The grand secretary instructed me to make this known to the council of state without delay, so that his majesty’s injunctions may be observed.

Having received the above instructions, as in duty bound, the chief commissioner addresses a communication to the council of state and beg that they will peruse the same, and that a memorial be presented (by the King) asking permission (to send envoys abroad) in due observance of imperial instructions.

The King is mindful that the small state over which he presides has for generations been the recipient of favors from the Heavenly Court—favors as high as the sky and as thick as the earth, as exalted as the mountains, and as deep as the sea; that your majesty perceives and understands all things, and he that asks shall receive.
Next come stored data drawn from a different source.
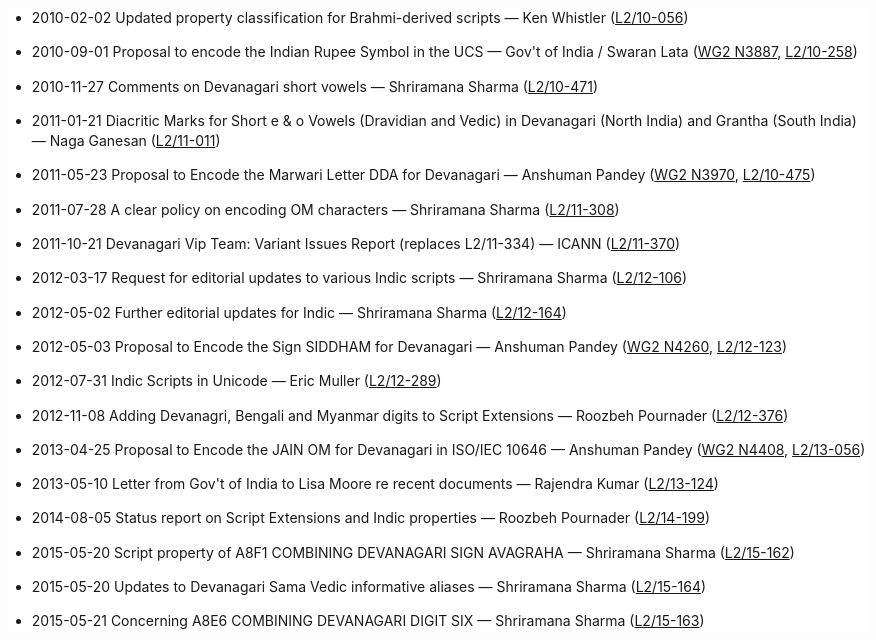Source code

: - 2010-02-02 Updated property classification for Brahmi-derived scripts — Ken Whistler ([L2/10-056](http://www.unicode.org/cgi-bin/GetMatchingDocs.pl?L2/10-056))

- 2010-09-01 Proposal to encode the Indian Rupee Symbol in the UCS — Gov't of India / Swaran Lata ([WG2 N3887](https://www.unicode.org/wg2/docs/n3887.pdf), [L2/10-258](http://www.unicode.org/cgi-bin/GetMatchingDocs.pl?L2/10-258))

- 2010-11-27 Comments on Devanagari short vowels — Shriramana Sharma ([L2/10-471](http://www.unicode.org/cgi-bin/GetMatchingDocs.pl?L2/10-471))

- 2011-01-21 Diacritic Marks for Short e &amp; o Vowels (Dravidian and Vedic) in Devanagari (North India) and Grantha (South India) — Naga Ganesan ([L2/11-011](http://www.unicode.org/cgi-bin/GetMatchingDocs.pl?L2/11-011))

- 2011-05-23 Proposal to Encode the Marwari Letter DDA for Devanagari — Anshuman Pandey ([WG2 N3970](https://www.unicode.org/wg2/docs/n3970.pdf), [L2/10-475](http://www.unicode.org/cgi-bin/GetMatchingDocs.pl?L2/10-475))

- 2011-07-28 A clear policy on encoding OM characters — Shriramana Sharma ([L2/11-308](http://www.unicode.org/cgi-bin/GetMatchingDocs.pl?L2/11-308))

- 2011-10-21 Devanagari Vip Team: Variant Issues Report (replaces L2/11-334) — ICANN ([L2/11-370](http://www.unicode.org/cgi-bin/GetMatchingDocs.pl?L2/11-370))

- 2012-03-17 Request for editorial updates to various Indic scripts — Shriramana Sharma ([L2/12-106](http://www.unicode.org/cgi-bin/GetMatchingDocs.pl?L2/12-106))

- 2012-05-02 Further editorial updates for Indic — Shriramana Sharma  ([L2/12-164](http://www.unicode.org/cgi-bin/GetMatchingDocs.pl?L2/12-164))

- 2012-05-03 Proposal to Encode the Sign SIDDHAM for Devanagari — Anshuman Pandey ([WG2 N4260](https://www.unicode.org/wg2/docs/n4260.pdf), [L2/12-123](http://www.unicode.org/cgi-bin/GetMatchingDocs.pl?L2/12-123))

- 2012-07-31 Indic Scripts in Unicode — Eric Muller ([L2/12-289](http://www.unicode.org/cgi-bin/GetMatchingDocs.pl?L2/12-289))

- 2012-11-08 Adding Devanagri, Bengali and Myanmar digits to Script Extensions — Roozbeh Pournader ([L2/12-376](http://www.unicode.org/cgi-bin/GetMatchingDocs.pl?L2/12-376))

- 2013-04-25 Proposal to Encode the JAIN OM for Devanagari in ISO/IEC 10646 — Anshuman Pandey ([WG2 N4408](https://www.unicode.org/wg2/docs/n4408.pdf), [L2/13-056](http://www.unicode.org/cgi-bin/GetMatchingDocs.pl?L2/13-056))

- 2013-05-10 Letter from Gov't of India to Lisa Moore re recent documents — Rajendra Kumar ([L2/13-124](http://www.unicode.org/cgi-bin/GetMatchingDocs.pl?L2/13-124))

- 2014-08-05 Status report on Script Extensions and Indic properties — Roozbeh Pournader ([L2/14-199](http://www.unicode.org/cgi-bin/GetMatchingDocs.pl?L2/14-199))

- 2015-05-20 Script property of A8F1 COMBINING DEVANAGARI SIGN AVAGRAHA — Shriramana Sharma ([L2/15-162](http://www.unicode.org/cgi-bin/GetMatchingDocs.pl?L2/15-162))

- 2015-05-20 Updates to Devanagari Sama Vedic informative aliases — Shriramana Sharma ([L2/15-164](http://www.unicode.org/cgi-bin/GetMatchingDocs.pl?L2/15-164))

- 2015-05-21 Concerning A8E6 COMBINING DEVANAGARI DIGIT SIX — Shriramana Sharma ([L2/15-163](http://www.unicode.org/cgi-bin/GetMatchingDocs.pl?L2/15-163))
But in the matter of intercourse with foreign nations your memorialist has been the special recipient of your majesty’s regard and kindly thoughts toward his dependent state, using your power and strength to elevate and assist her, and permitted her to enter into commercial and friendly relations, first with the United States, and dispatched an officer to assist in the negotiation of a treaty. Further, a dispatch was sent (to the United States authorities) before the negotiation of the treaty clearly setting forth that Corea was a state tributary to China, but that hitherto full sovereignty had been exercised by the Kings of Chosen in all matters of internal administration and foreign relations.
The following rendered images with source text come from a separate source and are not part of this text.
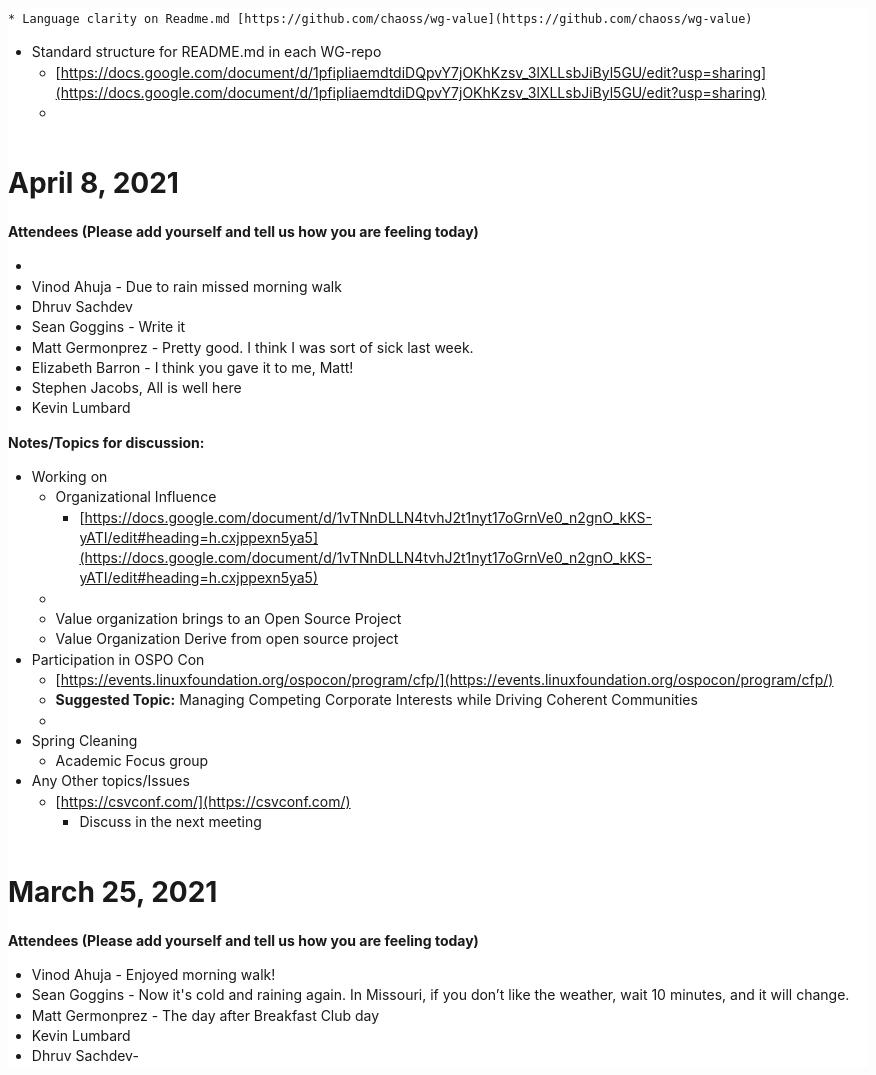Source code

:     * Language clarity on Readme.md [https://github.com/chaoss/wg-value](https://github.com/chaoss/wg-value)
* Standard structure for README.md in each WG-repo
    * [https://docs.google.com/document/d/1pfipIiaemdtdiDQpvY7jOKhKzsv_3lXLLsbJiByl5GU/edit?usp=sharing](https://docs.google.com/document/d/1pfipIiaemdtdiDQpvY7jOKhKzsv_3lXLLsbJiByl5GU/edit?usp=sharing)
    * 


# April 8, 2021

**Attendees (Please add yourself and tell us how you are feeling today)**



*  
* Vinod Ahuja - Due to rain missed morning walk 
*  Dhruv Sachdev
* Sean Goggins - Write it
* Matt Germonprez - Pretty good. I think I was sort of sick last week. 
* Elizabeth Barron - I think you gave it to me, Matt!
* Stephen Jacobs, All is well here
* Kevin Lumbard

**Notes/Topics for discussion:**



* Working on
    * Organizational Influence
        * [https://docs.google.com/document/d/1vTNnDLLN4tvhJ2t1nyt17oGrnVe0_n2gnO_kKS-yATI/edit#heading=h.cxjppexn5ya5](https://docs.google.com/document/d/1vTNnDLLN4tvhJ2t1nyt17oGrnVe0_n2gnO_kKS-yATI/edit#heading=h.cxjppexn5ya5)
    * 
    * Value organization brings to an Open Source Project
    * Value Organization Derive from open source project
* Participation in OSPO Con
    * [https://events.linuxfoundation.org/ospocon/program/cfp/](https://events.linuxfoundation.org/ospocon/program/cfp/)
    * **Suggested Topic:** Managing Competing Corporate Interests while Driving Coherent Communities
    * 
* Spring Cleaning
    * Academic Focus group
* Any Other topics/Issues
    * [https://csvconf.com/](https://csvconf.com/)
        * Discuss in the next meeting 	


# March 25, 2021

**Attendees (Please add yourself and tell us how you are feeling today)**



*  Vinod Ahuja  - Enjoyed morning walk!
*  Sean Goggins - Now it's cold and raining again. In Missouri, if you don’t like the weather, wait 10 minutes, and it will change. 
*  Matt Germonprez - The day after Breakfast Club day
*  Kevin Lumbard
*  Dhruv Sachdev-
As a dependent state Corea reverently maintains and observes the proper rules of courtesy and respect, but as regards equality and mutual reciprocity with foreign nations, governmental prestige, and international relations, each has full powers.

Later, other western nations negotiated treaties with Corea, all after the terms in general of the United States treaty, and after their provisions were agreed upon by the negotiators a memorial was presented to your majesty asking your sanction and approval. After the United States treaty was ratified, the United States Government, in accordance with the provisions of treaty, sent a minister plenipotentiary to reside at Seoul. Your memorialist in turn sent an embassy of congratulation to the President of the United States, which in due time returned to Corea. But no mission has [Page 238] ever been sent to the other treaty powers. These powers, in consequence, have frequently represented to the Government of Corea that, as they are represented by accredited agents at Seoul, they invited Corea to send ministers to their courts. Your majesty’s dependent state was not unmindful of the urgency of the times, at the same time it was desirous of carrying out the provisions of the treaties.
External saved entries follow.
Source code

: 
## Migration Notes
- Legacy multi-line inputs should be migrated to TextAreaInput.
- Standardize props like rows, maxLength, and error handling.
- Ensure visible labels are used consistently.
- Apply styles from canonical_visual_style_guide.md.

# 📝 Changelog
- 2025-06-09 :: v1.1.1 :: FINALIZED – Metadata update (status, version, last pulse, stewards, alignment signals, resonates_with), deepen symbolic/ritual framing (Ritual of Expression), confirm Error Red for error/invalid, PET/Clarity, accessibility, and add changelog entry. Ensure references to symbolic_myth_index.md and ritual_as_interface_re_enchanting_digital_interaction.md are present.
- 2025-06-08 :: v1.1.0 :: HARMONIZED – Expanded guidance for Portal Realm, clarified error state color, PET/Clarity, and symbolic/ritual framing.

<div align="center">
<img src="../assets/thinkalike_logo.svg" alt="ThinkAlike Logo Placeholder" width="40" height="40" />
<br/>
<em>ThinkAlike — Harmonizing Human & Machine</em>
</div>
Your memorialist has now appointed his minister Pu Ting Yang as envoy extraordinary and minister plenipotentiary, and proposes to send him to the United States; also his minister Chao Chen-hsi as envoy extraordinary and minister plenipotentiary, and proposes to depute him to represent Corea at the courts of Great Britain, France, Germany, Italy, and Russia, to be clothed with power to attend to international questions arising in those countries.

Your memorialist, in presenting the foregoing facts, begs that as an extra act of grace your majesty will condescend to give your sanction and approval to the sending abroad of the ministers named, to the end that the question regarding envoys may be settled in conformity with the stipulations of treaty.

Under the existing laws governing Corea, in the matter of tribute and ceremonial, all memorials have been presented to your majesty by the board of rites, but all questions of an international nature (with foreign countries) have been presented to your majesty, in behalf of Corea, either by the prince and ministers of the Tsung-li Yamen, or by the minister superintendent for northern trade, Li Hung Chang. Unless in matters of the utmost importance your memorialist would not venture to memorialize your majesty.

Your majesty’s mandate, which has just been communicated by telegram, has been received by your memorialist upon bended knees, and he finds it impossible to express his feelings of gratitude, as well as those of fear.

Your memorialist, instead of withdraw] ng from troubling your majesty, ventures to present this memorial, and is sincerely quaking with emotions of fear and alarm for your majesty’s injunctions.